The Get-FileHash output includes the algorithm name, the checksum value, and the file location:

```
Algorithm Hash Path
--------- ---- ----
SHA256 45356929829DC9FDED17E755DB91B93C25A4ED3FB9D60D92D4BD1E935A0ECC75 C:\baeldung\Hello.txt
```

The above PowerShell command calculates the checksum of the *Hello.txt* file. By default, it uses the *SHA256* algorithm.

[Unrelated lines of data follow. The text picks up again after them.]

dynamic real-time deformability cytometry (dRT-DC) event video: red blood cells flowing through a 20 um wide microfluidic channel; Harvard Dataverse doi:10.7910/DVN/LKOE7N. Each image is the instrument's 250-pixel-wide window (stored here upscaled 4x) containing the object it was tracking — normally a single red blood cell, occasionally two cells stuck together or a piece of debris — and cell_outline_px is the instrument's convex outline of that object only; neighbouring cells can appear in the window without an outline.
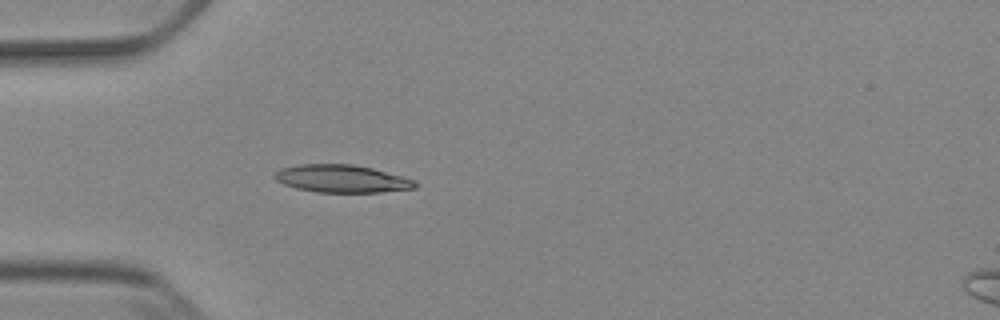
{"species": "Egyptian fruit bat (a non-hibernating species)", "species_latin": "Rousettus aegyptiacus", "temperature_condition": "cold", "stored_images_in_passage": 2, "camera_frame_rate_fps": 3000, "um_per_image_px": 0.085, "animal": {"sex": "female"}, "frame": {"image": 1, "passage_image": 2, "time_ms": 1.0, "image_size_px": [1000, 320], "cell_outline_px": [[420, 184], [416, 188], [380, 192], [316, 192], [296, 188], [284, 184], [276, 180], [272, 176], [280, 168], [300, 164], [352, 164], [372, 168], [416, 180]], "centroid_in_image_um": [29.06, 15.19], "position_along_channel_um": 55.9, "area_um2": 22.72}}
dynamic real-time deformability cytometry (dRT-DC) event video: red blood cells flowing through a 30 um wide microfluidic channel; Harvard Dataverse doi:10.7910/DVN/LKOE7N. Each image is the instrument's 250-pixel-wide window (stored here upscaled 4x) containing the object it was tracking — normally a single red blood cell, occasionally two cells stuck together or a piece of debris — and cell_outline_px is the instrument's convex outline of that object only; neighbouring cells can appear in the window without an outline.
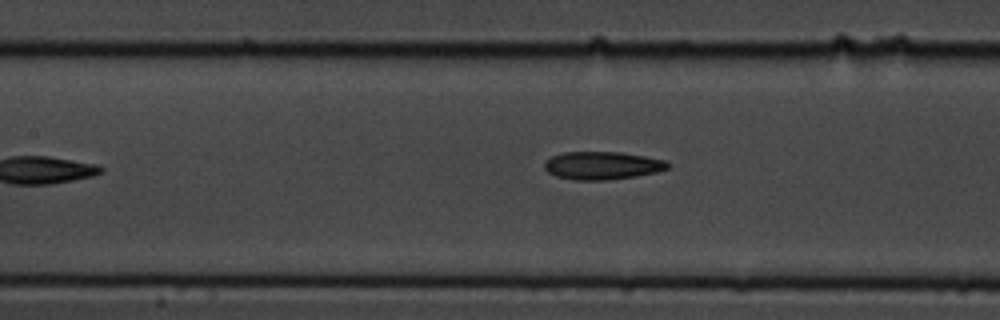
{"species": "common noctule bat (a hibernating species)", "species_latin": "Nyctalus noctula", "temperature_condition": "cold", "stored_images_in_passage": 11, "camera_frame_rate_fps": 3000, "um_per_image_px": 0.085, "animal": {"sex": "male", "body_mass_g": 19.5, "forearm_length_mm": 54.6}, "frame": {"image": 1, "passage_image": 8, "time_ms": 2.333, "image_size_px": [1000, 320], "cell_outline_px": [[668, 168], [656, 172], [636, 176], [608, 180], [576, 180], [556, 176], [548, 172], [544, 168], [544, 164], [552, 156], [564, 152], [620, 152], [644, 156], [664, 160], [668, 164]], "centroid_in_image_um": [51.17, 14.07], "position_along_channel_um": 156.2, "area_um2": 19.88}}
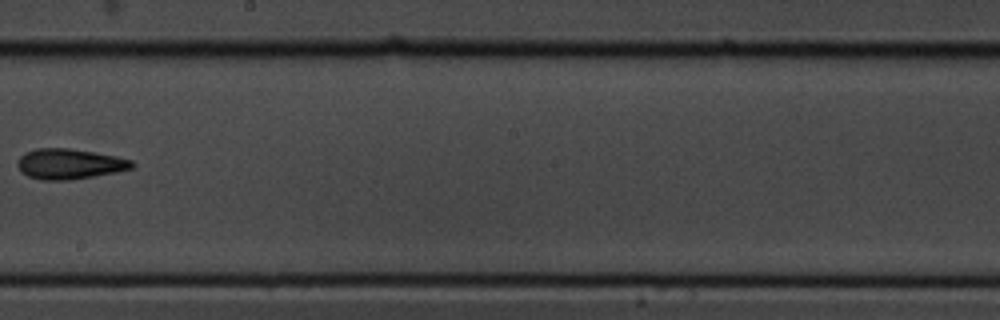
{"frame": {"image": 2, "passage_image": 10, "time_ms": 3.0, "image_size_px": [1000, 320], "cell_outline_px": [[136, 164], [132, 168], [116, 172], [72, 180], [40, 180], [28, 176], [20, 172], [16, 164], [16, 160], [24, 152], [36, 148], [68, 148], [116, 156], [132, 160]], "centroid_in_image_um": [5.86, 13.94], "position_along_channel_um": 242.3, "area_um2": 20.46}}
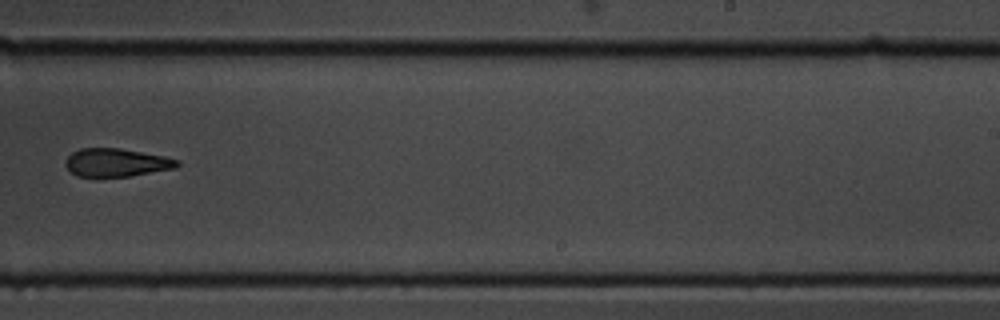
{"frame": {"image": 3, "passage_image": 11, "time_ms": 3.333, "image_size_px": [1000, 320], "cell_outline_px": [[180, 164], [176, 168], [128, 176], [96, 180], [76, 176], [64, 164], [64, 160], [72, 152], [80, 148], [120, 148], [164, 156], [180, 160]], "centroid_in_image_um": [9.83, 13.85], "position_along_channel_um": 279.2, "area_um2": 19.02}}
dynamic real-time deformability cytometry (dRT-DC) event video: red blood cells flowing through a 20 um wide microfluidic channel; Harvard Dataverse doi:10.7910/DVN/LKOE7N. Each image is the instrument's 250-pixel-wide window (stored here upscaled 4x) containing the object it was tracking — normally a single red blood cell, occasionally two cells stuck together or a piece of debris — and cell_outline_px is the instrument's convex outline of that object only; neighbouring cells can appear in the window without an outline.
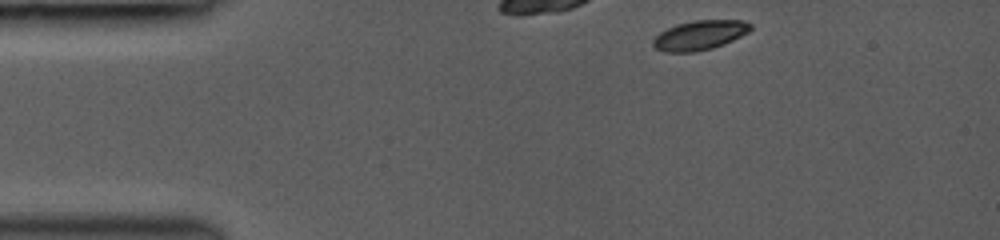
{"species": "common noctule bat (a hibernating species)", "species_latin": "Nyctalus noctula", "temperature_condition": "room temperature", "stored_images_in_passage": 7, "camera_frame_rate_fps": 3000, "um_per_image_px": 0.085, "animal": {"sex": "female", "body_mass_g": 19.0, "forearm_length_mm": 53.3}, "frame": {"image": 1, "passage_image": 1, "time_ms": 0.0, "image_size_px": [1000, 240], "cell_outline_px": [[752, 28], [748, 32], [724, 44], [712, 48], [696, 52], [664, 52], [656, 48], [652, 44], [652, 40], [660, 32], [676, 24], [692, 20], [744, 20], [752, 24]], "centroid_in_image_um": [59.47, 2.98], "position_along_channel_um": 25.5, "area_um2": 16.82}}
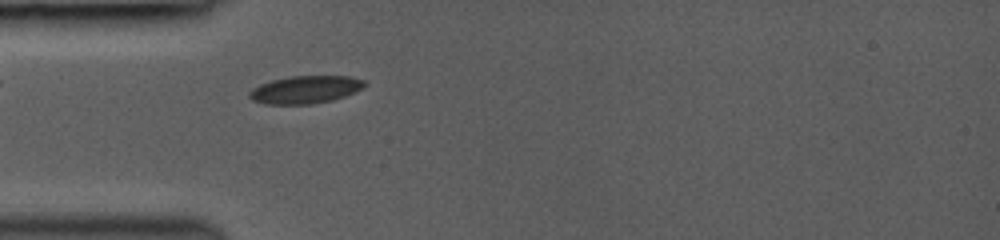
{"frame": {"image": 2, "passage_image": 7, "time_ms": 2.333, "image_size_px": [1000, 240], "cell_outline_px": [[364, 88], [344, 96], [332, 100], [312, 104], [264, 104], [252, 100], [248, 96], [248, 92], [252, 88], [260, 84], [272, 80], [288, 76], [348, 76], [364, 80]], "centroid_in_image_um": [25.91, 7.62], "position_along_channel_um": 59.1, "area_um2": 18.61}}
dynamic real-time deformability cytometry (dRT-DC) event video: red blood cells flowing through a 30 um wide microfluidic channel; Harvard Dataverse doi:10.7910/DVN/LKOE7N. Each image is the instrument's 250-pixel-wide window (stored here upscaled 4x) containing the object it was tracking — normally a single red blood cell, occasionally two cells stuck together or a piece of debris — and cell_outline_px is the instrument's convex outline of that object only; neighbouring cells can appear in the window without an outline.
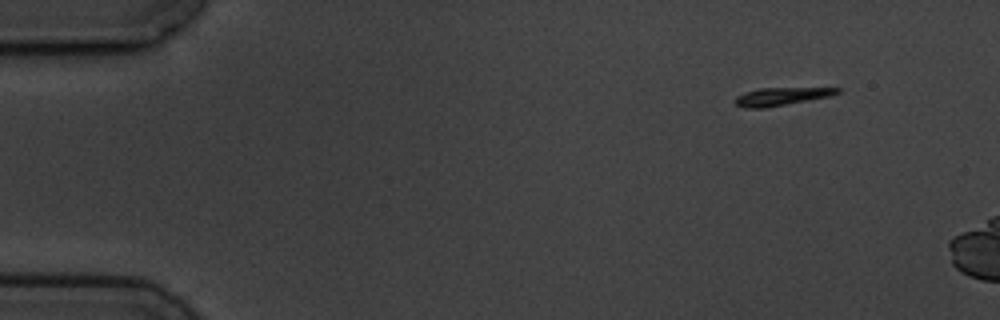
{"species": "common noctule bat (a hibernating species)", "species_latin": "Nyctalus noctula", "temperature_condition": "cold", "stored_images_in_passage": 3, "camera_frame_rate_fps": 3000, "um_per_image_px": 0.085, "animal": {"sex": "male", "body_mass_g": 19.5, "forearm_length_mm": 54.6}, "frame": {"image": 1, "passage_image": 1, "time_ms": 0.0, "image_size_px": [1000, 320], "cell_outline_px": [[840, 92], [832, 96], [764, 108], [744, 108], [736, 104], [736, 96], [760, 88], [840, 88]], "centroid_in_image_um": [66.45, 8.2], "position_along_channel_um": 18.6, "area_um2": 10.46}}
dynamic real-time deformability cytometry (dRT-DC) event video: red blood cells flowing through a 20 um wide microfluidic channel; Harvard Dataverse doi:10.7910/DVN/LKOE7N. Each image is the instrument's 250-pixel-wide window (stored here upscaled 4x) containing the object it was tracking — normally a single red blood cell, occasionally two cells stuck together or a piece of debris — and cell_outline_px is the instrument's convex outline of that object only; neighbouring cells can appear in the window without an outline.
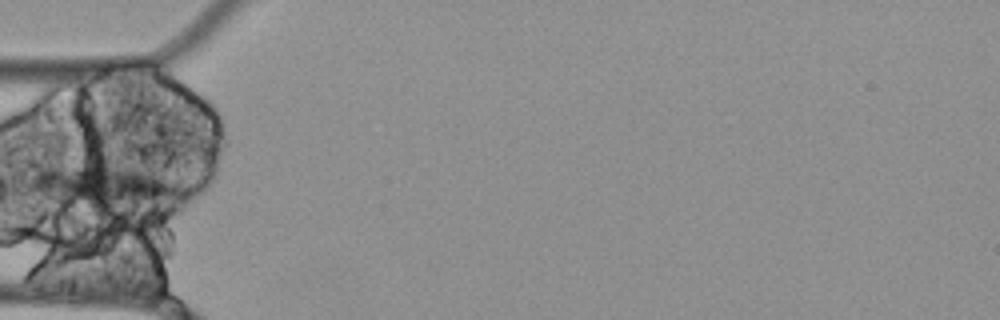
{"species": "Egyptian fruit bat (a non-hibernating species)", "species_latin": "Rousettus aegyptiacus", "temperature_condition": "cold", "stored_images_in_passage": 6, "camera_frame_rate_fps": 3000, "um_per_image_px": 0.085, "animal": {"sex": "female"}, "frame": {"image": 1, "passage_image": 6, "time_ms": 1.667, "image_size_px": [1000, 320], "cell_outline_px": [[184, 196], [180, 200], [72, 208], [28, 188], [28, 176], [32, 172], [72, 168], [100, 168], [140, 172], [156, 176], [176, 188]], "centroid_in_image_um": [8.6, 15.91], "position_along_channel_um": 76.4, "area_um2": 33.06}}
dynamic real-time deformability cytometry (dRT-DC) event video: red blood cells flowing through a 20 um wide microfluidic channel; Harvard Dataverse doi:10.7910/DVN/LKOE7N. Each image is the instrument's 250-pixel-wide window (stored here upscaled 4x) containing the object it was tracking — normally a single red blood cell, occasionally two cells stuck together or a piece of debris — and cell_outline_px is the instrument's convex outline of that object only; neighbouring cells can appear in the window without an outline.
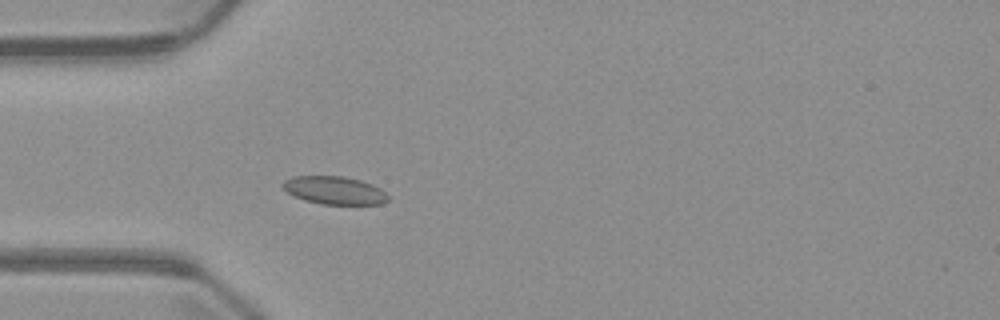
{"species": "common noctule bat (a hibernating species)", "species_latin": "Nyctalus noctula", "temperature_condition": "warm", "stored_images_in_passage": 4, "camera_frame_rate_fps": 3000, "um_per_image_px": 0.085, "animal": {"sex": "male", "body_mass_g": 23.1, "forearm_length_mm": 52.7}, "frame": {"image": 1, "passage_image": 4, "time_ms": 3.667, "image_size_px": [1000, 320], "cell_outline_px": [[388, 200], [380, 204], [320, 204], [304, 200], [288, 192], [280, 184], [284, 180], [292, 176], [344, 176], [360, 180], [372, 184], [380, 188], [388, 196]], "centroid_in_image_um": [28.41, 16.17], "position_along_channel_um": 56.6, "area_um2": 17.11}}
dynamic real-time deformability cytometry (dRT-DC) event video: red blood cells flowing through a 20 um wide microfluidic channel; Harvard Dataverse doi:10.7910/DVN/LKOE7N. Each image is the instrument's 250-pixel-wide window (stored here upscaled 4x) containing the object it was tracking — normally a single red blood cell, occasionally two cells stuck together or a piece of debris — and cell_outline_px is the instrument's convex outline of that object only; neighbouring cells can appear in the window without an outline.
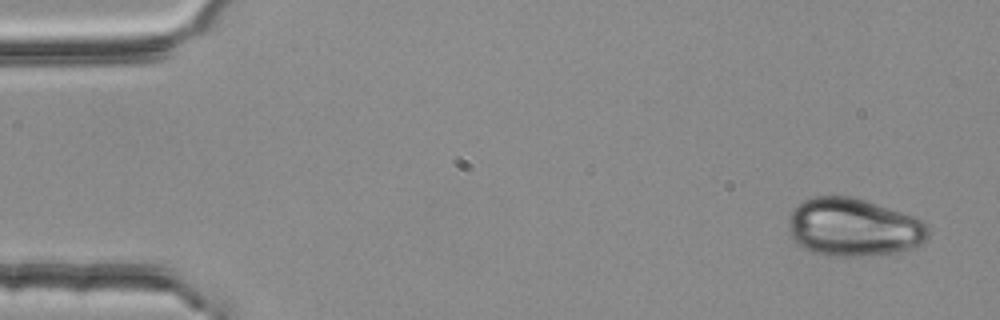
{"species": "common noctule bat (a hibernating species)", "species_latin": "Nyctalus noctula", "temperature_condition": "room temperature", "stored_images_in_passage": 4, "camera_frame_rate_fps": 3000, "um_per_image_px": 0.085, "animal": {"sex": "female", "body_mass_g": 25.1}, "frame": {"image": 1, "passage_image": 1, "time_ms": 0.0, "image_size_px": [1000, 320], "cell_outline_px": [[928, 236], [916, 248], [900, 252], [868, 256], [824, 256], [812, 252], [804, 248], [792, 240], [788, 232], [788, 216], [792, 208], [804, 200], [816, 196], [852, 196], [924, 220], [928, 228]], "centroid_in_image_um": [72.51, 19.34], "position_along_channel_um": 12.5, "area_um2": 47.8}}
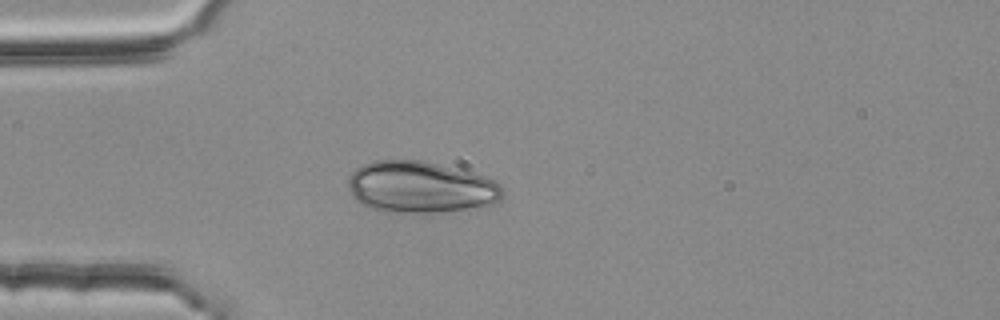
{"frame": {"image": 2, "passage_image": 4, "time_ms": 1.0, "image_size_px": [1000, 320], "cell_outline_px": [[500, 200], [492, 204], [480, 208], [432, 212], [380, 212], [368, 208], [360, 204], [352, 196], [348, 184], [348, 176], [356, 168], [364, 164], [376, 160], [424, 160], [484, 176], [500, 184]], "centroid_in_image_um": [35.69, 15.92], "position_along_channel_um": 49.3, "area_um2": 46.47}}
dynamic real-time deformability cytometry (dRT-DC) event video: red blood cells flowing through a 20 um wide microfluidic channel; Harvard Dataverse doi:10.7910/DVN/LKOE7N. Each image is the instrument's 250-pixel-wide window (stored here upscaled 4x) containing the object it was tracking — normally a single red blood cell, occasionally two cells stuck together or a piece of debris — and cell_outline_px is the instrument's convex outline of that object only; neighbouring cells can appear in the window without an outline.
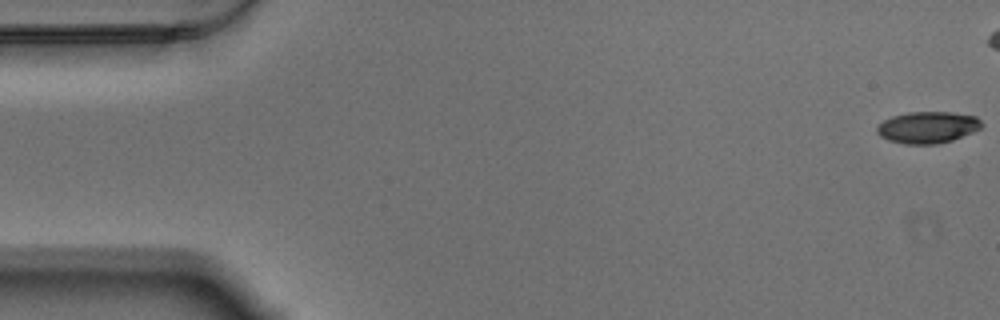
{"species": "Egyptian fruit bat (a non-hibernating species)", "species_latin": "Rousettus aegyptiacus", "temperature_condition": "warm", "stored_images_in_passage": 47, "camera_frame_rate_fps": 3000, "um_per_image_px": 0.085, "animal": {"sex": "male"}, "frame": {"image": 1, "passage_image": 1, "time_ms": 0.0, "image_size_px": [1000, 320], "cell_outline_px": [[984, 124], [980, 128], [972, 132], [952, 140], [936, 144], [904, 144], [888, 140], [880, 136], [876, 132], [876, 128], [884, 120], [892, 116], [908, 112], [952, 112], [976, 116]], "centroid_in_image_um": [78.84, 10.82], "position_along_channel_um": 6.2, "area_um2": 19.31}}
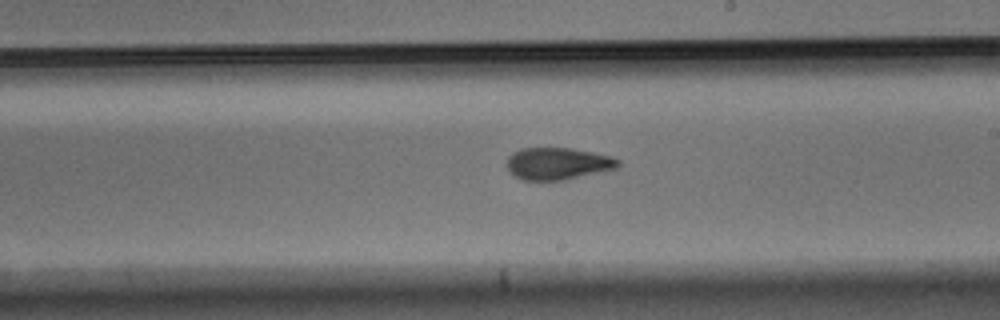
{"frame": {"image": 2, "passage_image": 33, "time_ms": 10.667, "image_size_px": [1000, 320], "cell_outline_px": [[620, 164], [616, 168], [604, 172], [564, 180], [524, 180], [512, 176], [508, 172], [508, 156], [512, 152], [520, 148], [572, 148], [612, 156], [620, 160]], "centroid_in_image_um": [47.41, 13.91], "position_along_channel_um": 241.6, "area_um2": 21.1}}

To use another algorithm, we can specify it by using the *-Algorithm* argument:

`Get-FileHash C:\baeldung\Hello.txt -Algorithm SHA512`

The get-FileHash output shows the modified algorithm name and the checksum value for the same file:

```
Algorithm Hash Path
--------- ---- ----
SHA512 3B6FC410AAC9453DF953A84E806FF789A88549AD35DBB6EA30C832AF32316AC4832... C:\baeldung\Hello.txt
```

## 5. Summary

Let’s summarize the comparison between CRC and Checksum on various aspects:

Area | CRC | Checksum |
---|---|---|

Purpose | To detect data transmission errors between source and target machines. | Software applications use the checksum to calculate data integrity |

Error Detection | Capable of detecting double-digit errors | Can detect single-bit errors |

Complexity | Uses complex functions to detect errors | Uses relatively less complex functions |

Reliability | More reliable than a checksum due to the mathematical formula it employs to calculate the CRC | Less reliable than CRC |

Existence | Relatively new – an improvement over checksum | The checksum is an old concept |

## 6. Conclusion

In this article, we discussed two major error-detecting techniques used during data transmission. First, we started with CRC and explained how it works. We then talked about Checksum and showed several means to calculate it.

Finally, we provided a quick summary of some key attributes of CRC and Checksum.